Exercise objective:
Copy the lines below word for word, all of them, but leave out the pictures.
-=-=-=-=-
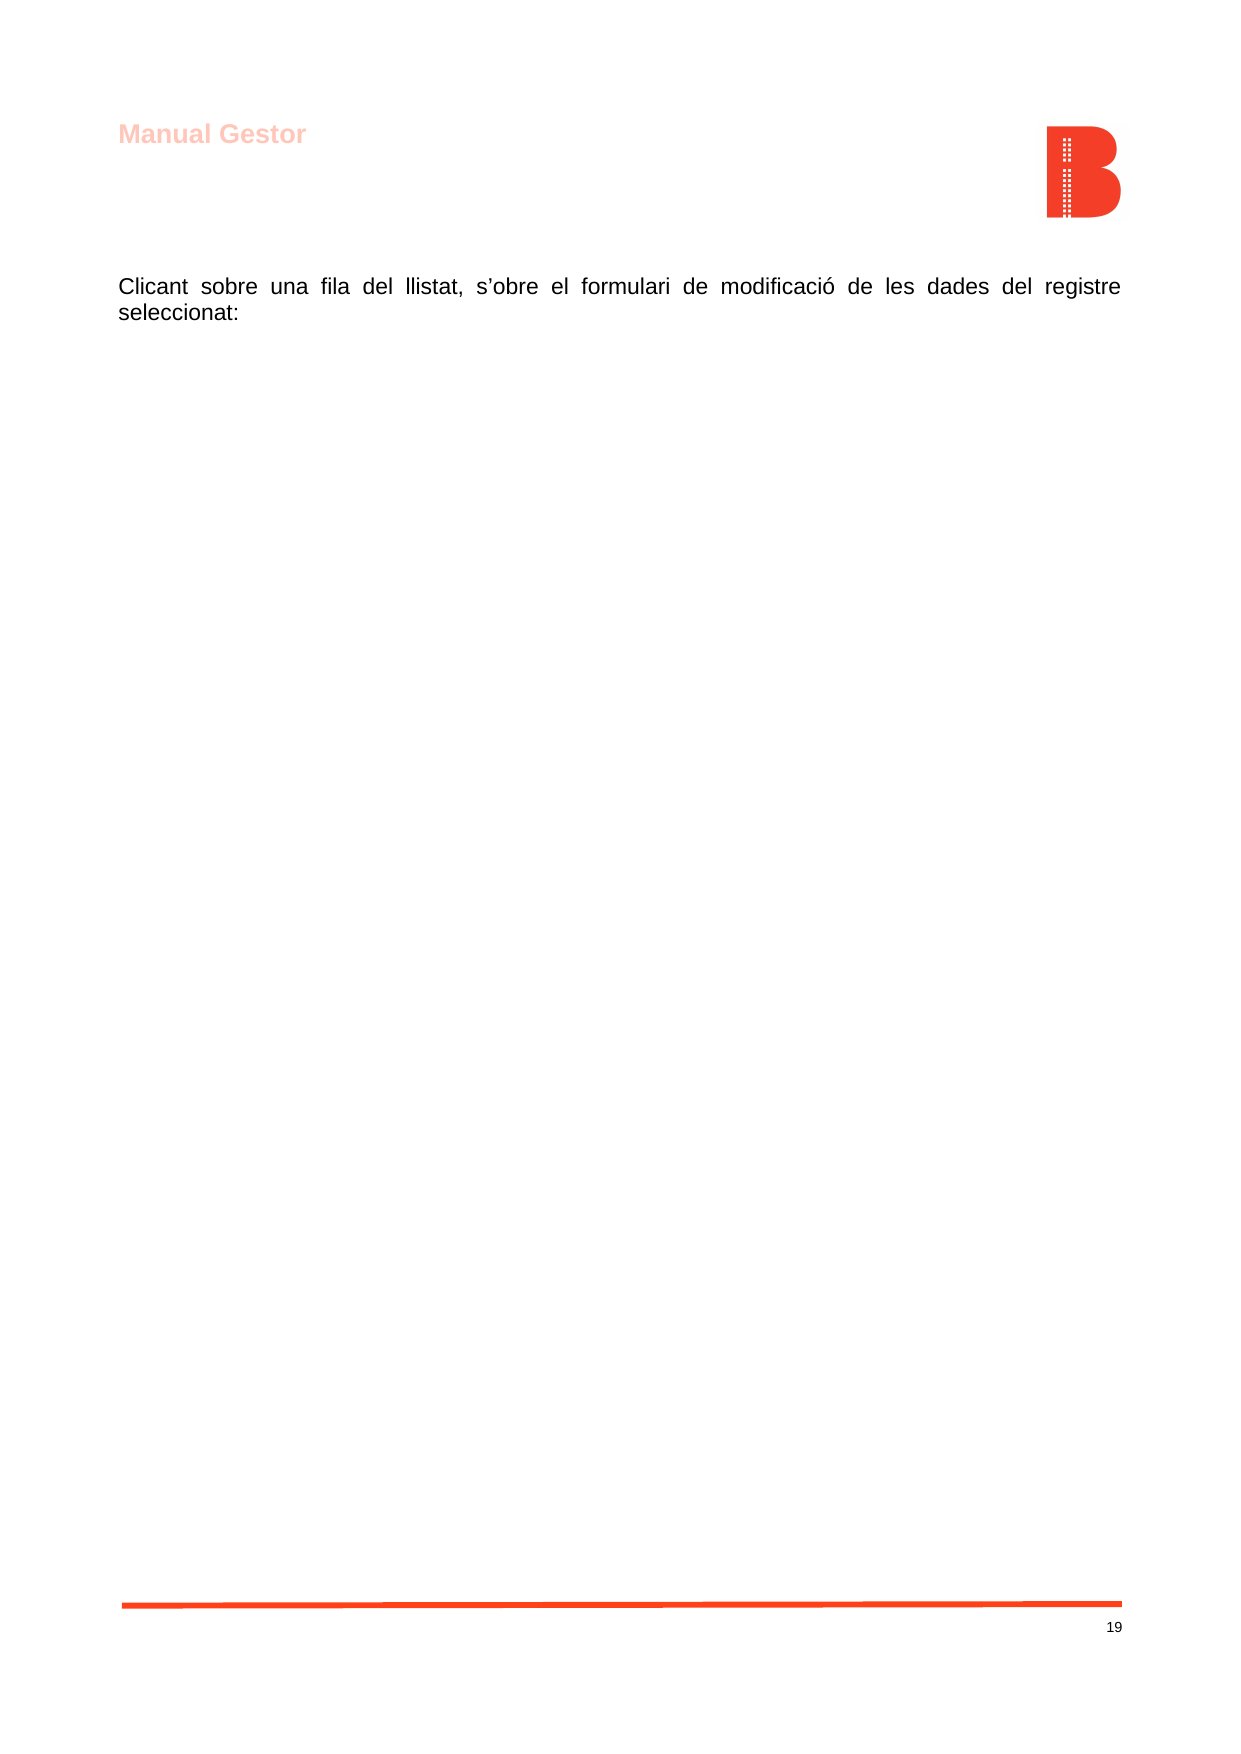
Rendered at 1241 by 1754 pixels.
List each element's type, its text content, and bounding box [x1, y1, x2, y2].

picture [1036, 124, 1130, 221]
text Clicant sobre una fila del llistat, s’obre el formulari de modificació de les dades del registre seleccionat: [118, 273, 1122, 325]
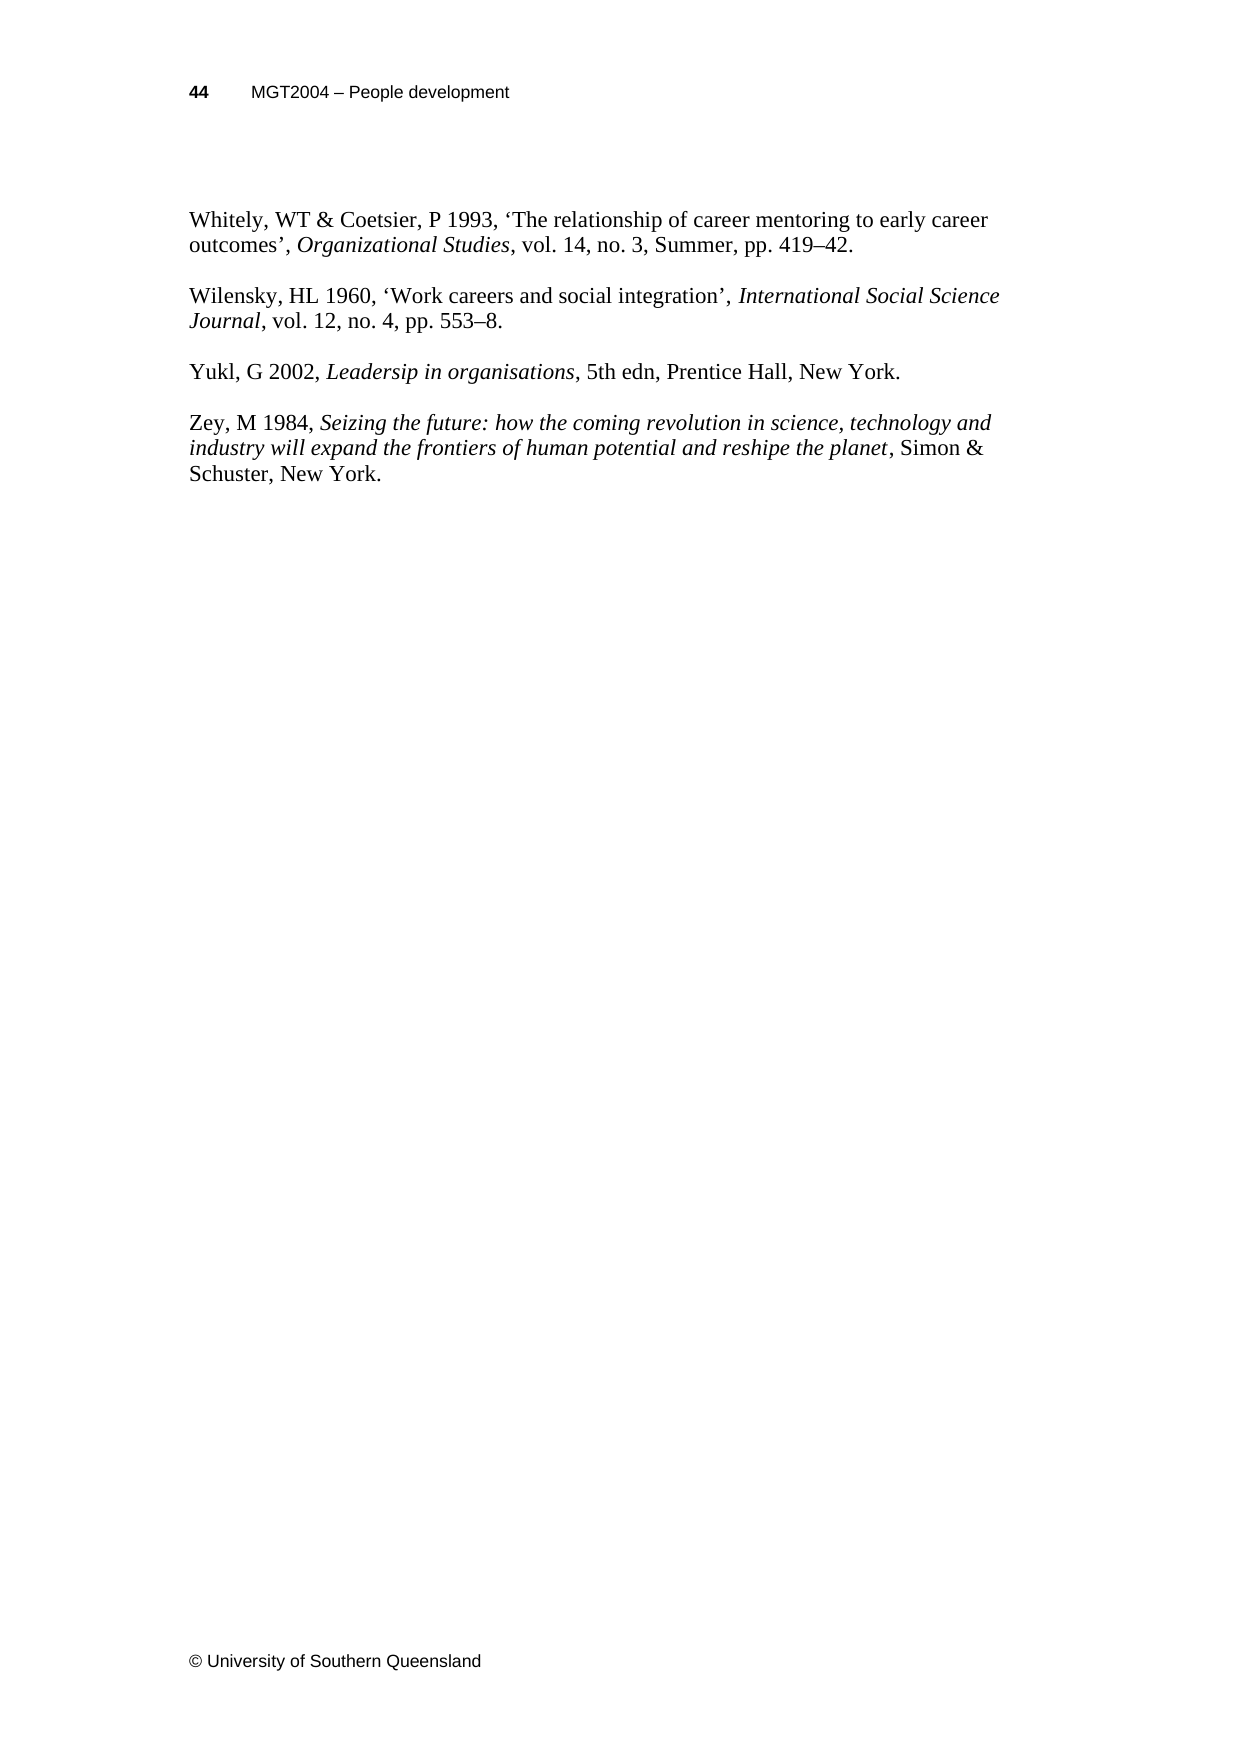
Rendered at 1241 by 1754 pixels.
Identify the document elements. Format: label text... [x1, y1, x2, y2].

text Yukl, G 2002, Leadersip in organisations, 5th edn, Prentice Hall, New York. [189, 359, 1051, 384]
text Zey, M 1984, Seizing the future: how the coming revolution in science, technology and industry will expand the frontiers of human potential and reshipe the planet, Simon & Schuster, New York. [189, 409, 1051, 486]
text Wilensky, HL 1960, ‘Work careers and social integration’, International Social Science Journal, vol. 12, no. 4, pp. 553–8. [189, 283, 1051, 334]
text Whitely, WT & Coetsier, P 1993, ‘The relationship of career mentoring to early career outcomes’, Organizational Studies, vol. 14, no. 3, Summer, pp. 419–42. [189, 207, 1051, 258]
-=-=-=-=-
Exercise result:
Rendered at 1241 by 1754 pixels.
List each element's type, its text content, and bounding box [x1, y1, x2, y2].

picture [1036, 124, 1130, 221]
text Clicant sobre una fila del llistat, s’obre el formulari de modificació de les dades del registre seleccionat: [118, 273, 1122, 325]
Rendered at 1241 by 1754 pixels.
Identify the document elements. Format: label text... [x1, y1, x2, y2].

text Yukl, G 2002, Leadersip in organisations, 5th edn, Prentice Hall, New York. [189, 359, 1051, 384]
text Zey, M 1984, Seizing the future: how the coming revolution in science, technology and industry will expand the frontiers of human potential and reshipe the planet, Simon & Schuster, New York. [189, 409, 1051, 486]
text Wilensky, HL 1960, ‘Work careers and social integration’, International Social Science Journal, vol. 12, no. 4, pp. 553–8. [189, 283, 1051, 334]
text Whitely, WT & Coetsier, P 1993, ‘The relationship of career mentoring to early career outcomes’, Organizational Studies, vol. 14, no. 3, Summer, pp. 419–42. [189, 207, 1051, 258]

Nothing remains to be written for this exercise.